> [YOUR GOAL] Update the lines below so that "scientific name" becomes "species" everywhere, and leave everything else unchanged. Leave the pictures out of your answer.

Dataset excerpt:
----------
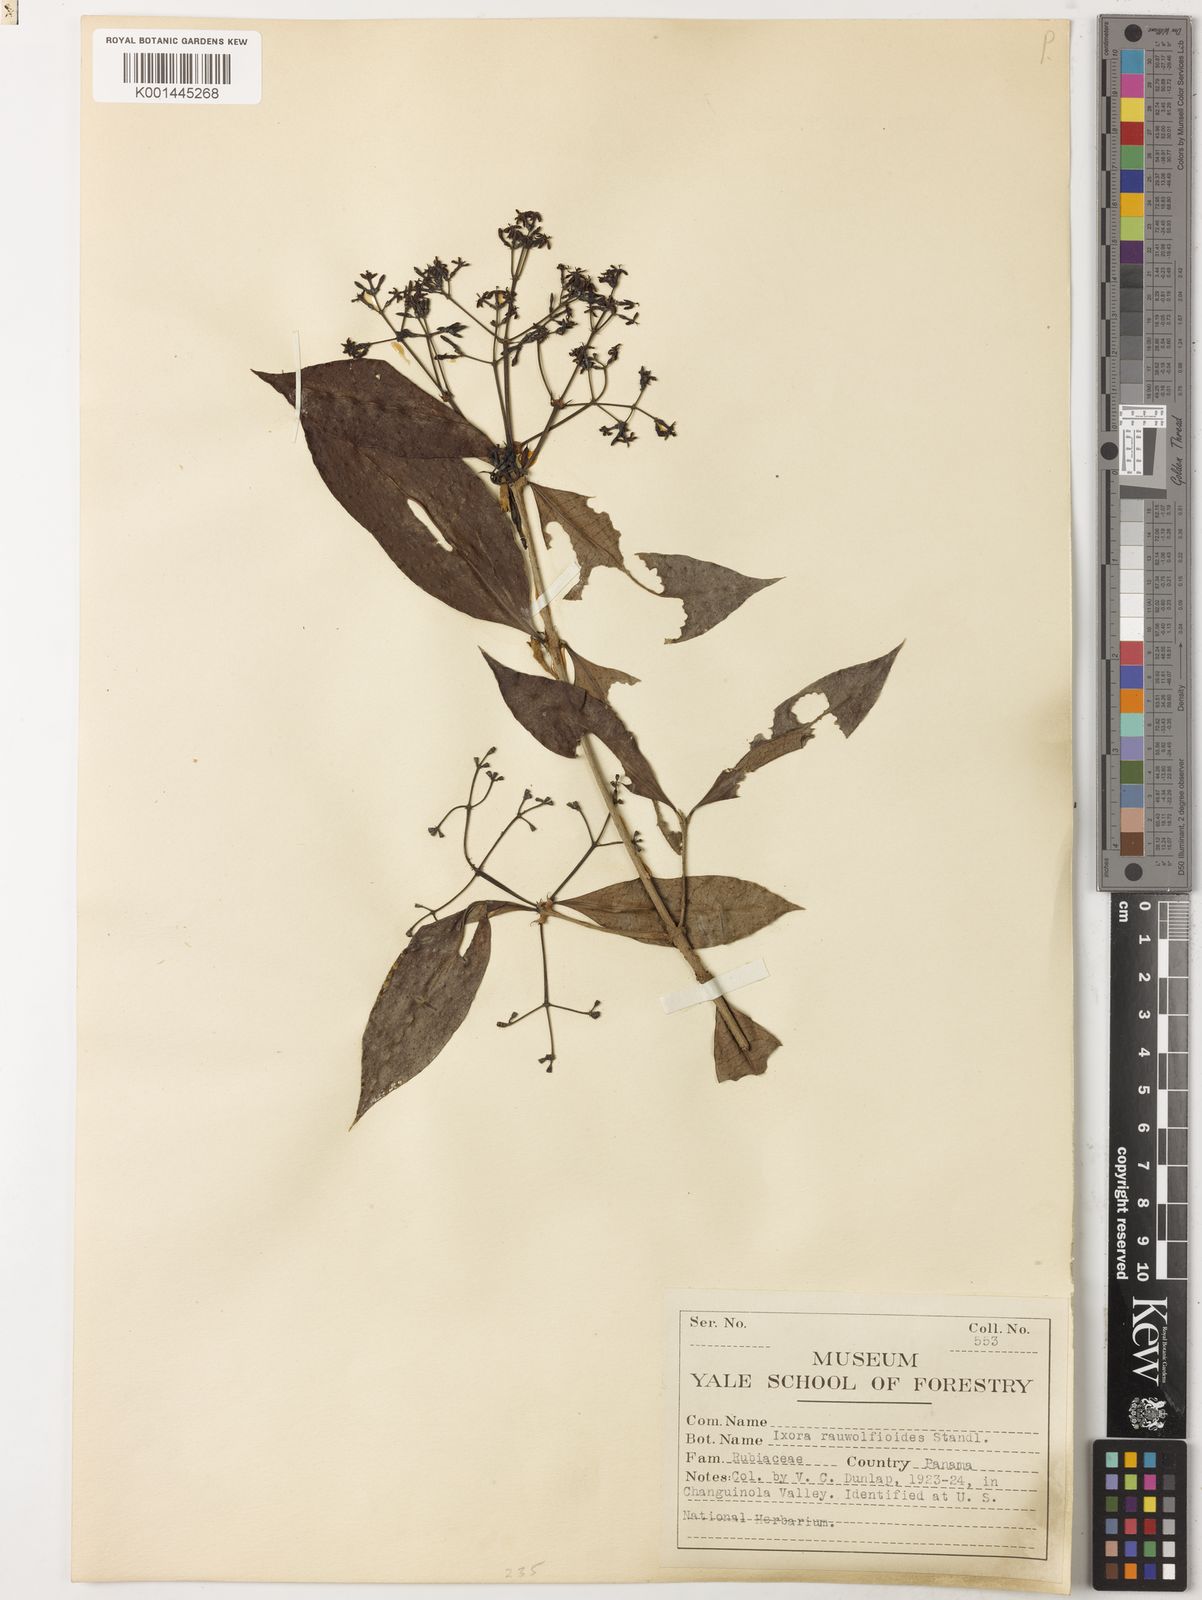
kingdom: Plantae
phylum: Tracheophyta
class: Magnoliopsida
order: Gentianales
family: Rubiaceae
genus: Ixora
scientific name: Ixora nicaraguensis
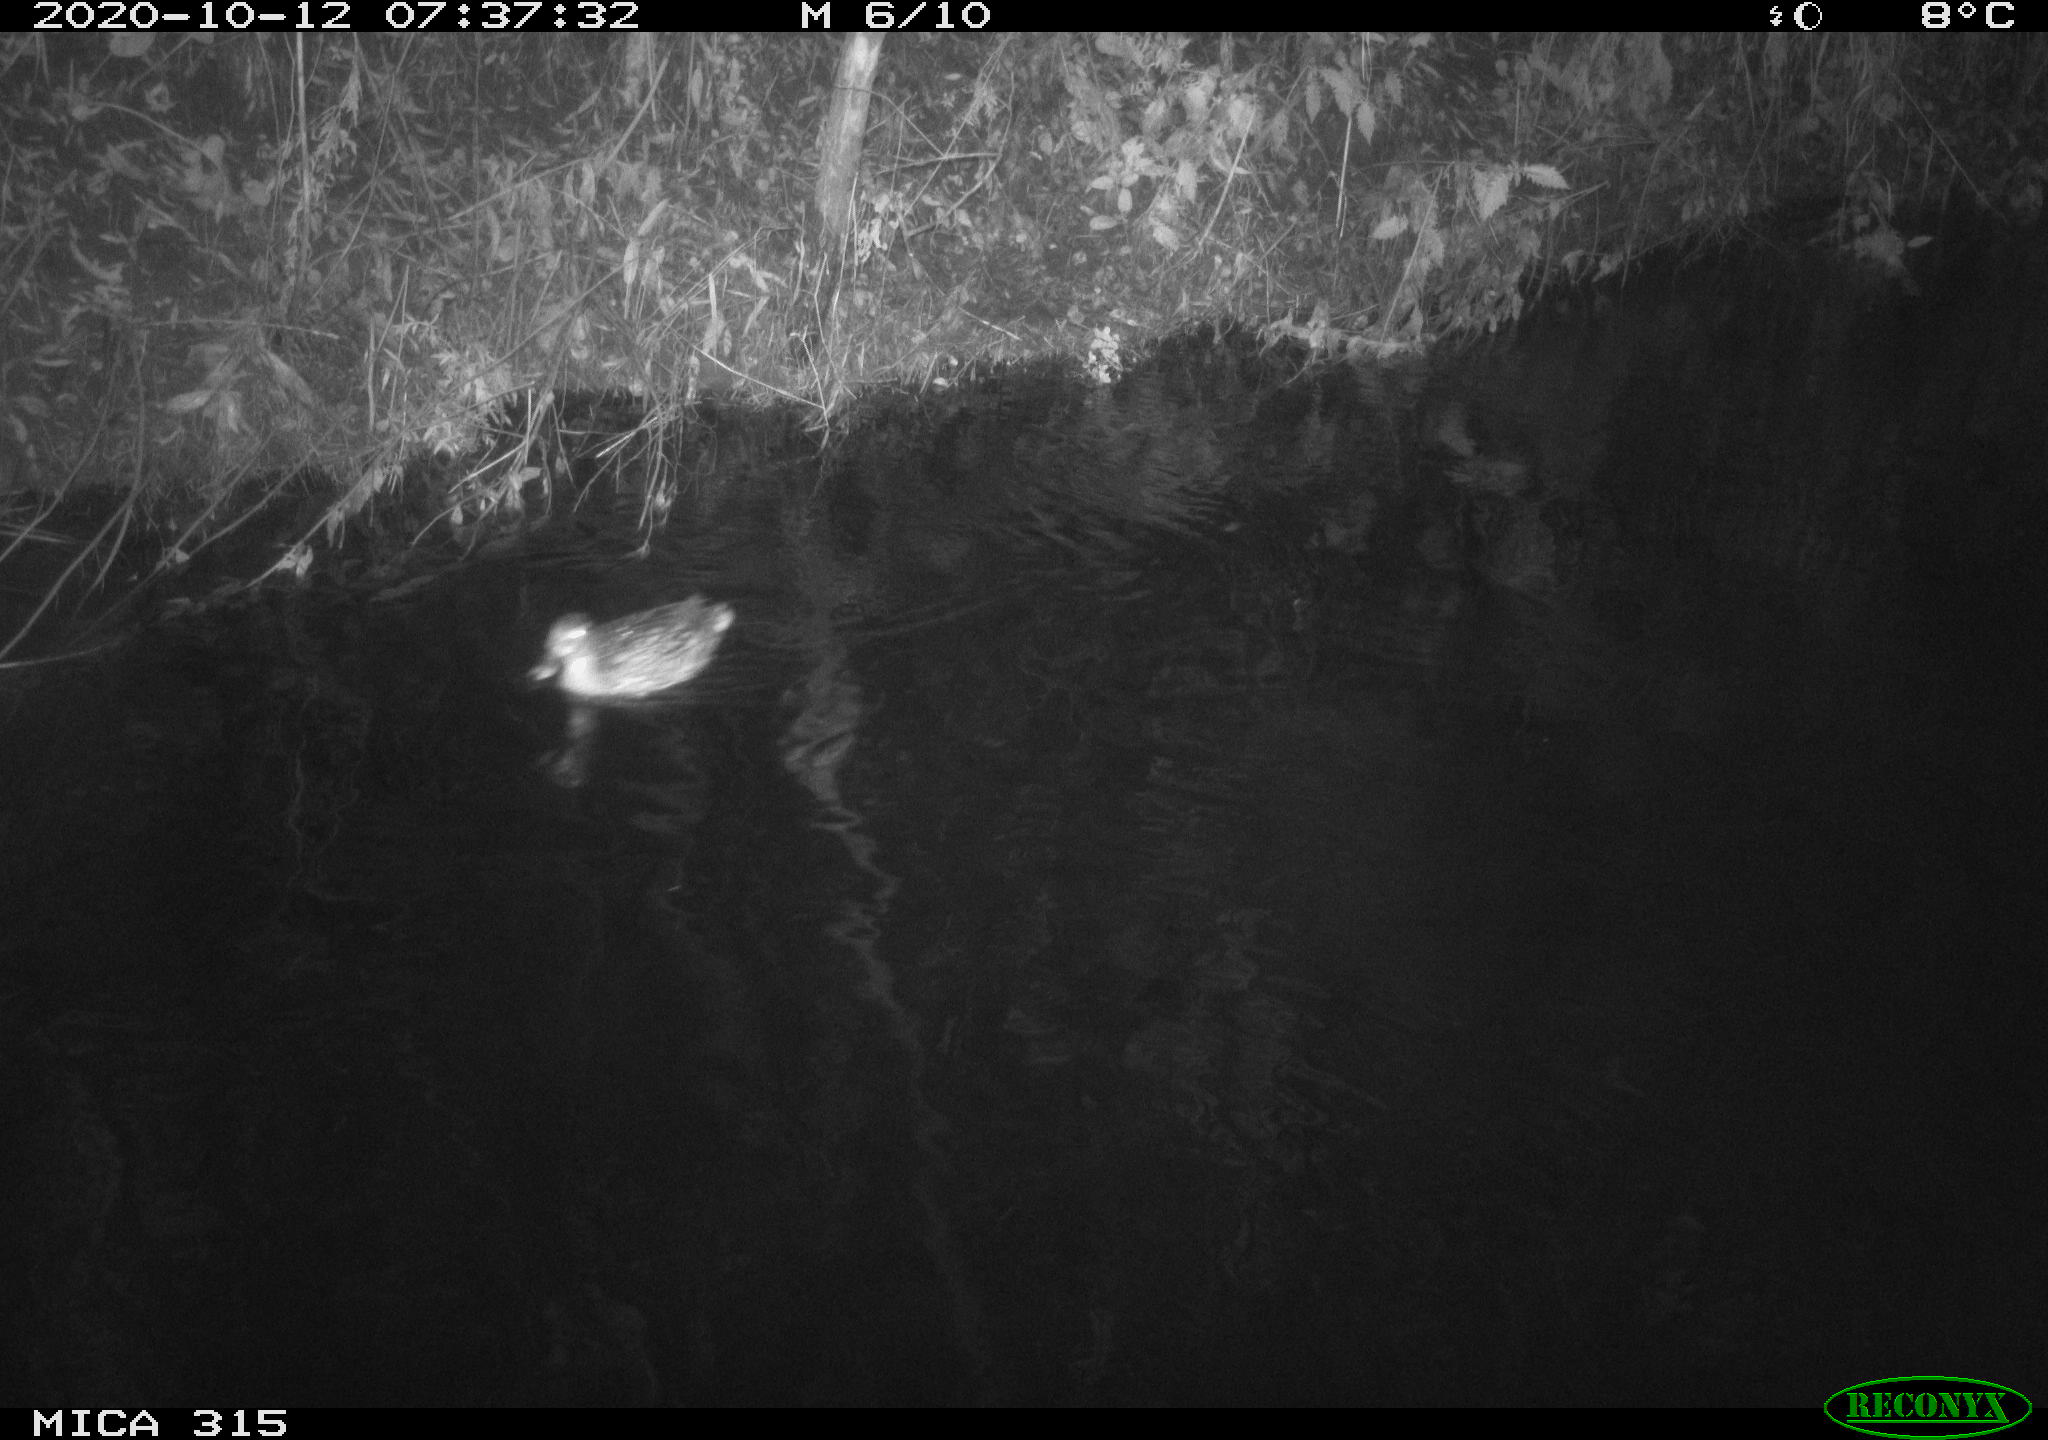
----------
> [OUTPUT FOR THIS TASK]
kingdom: Plantae
phylum: Tracheophyta
class: Magnoliopsida
order: Gentianales
family: Rubiaceae
genus: Ixora
species: Ixora nicaraguensis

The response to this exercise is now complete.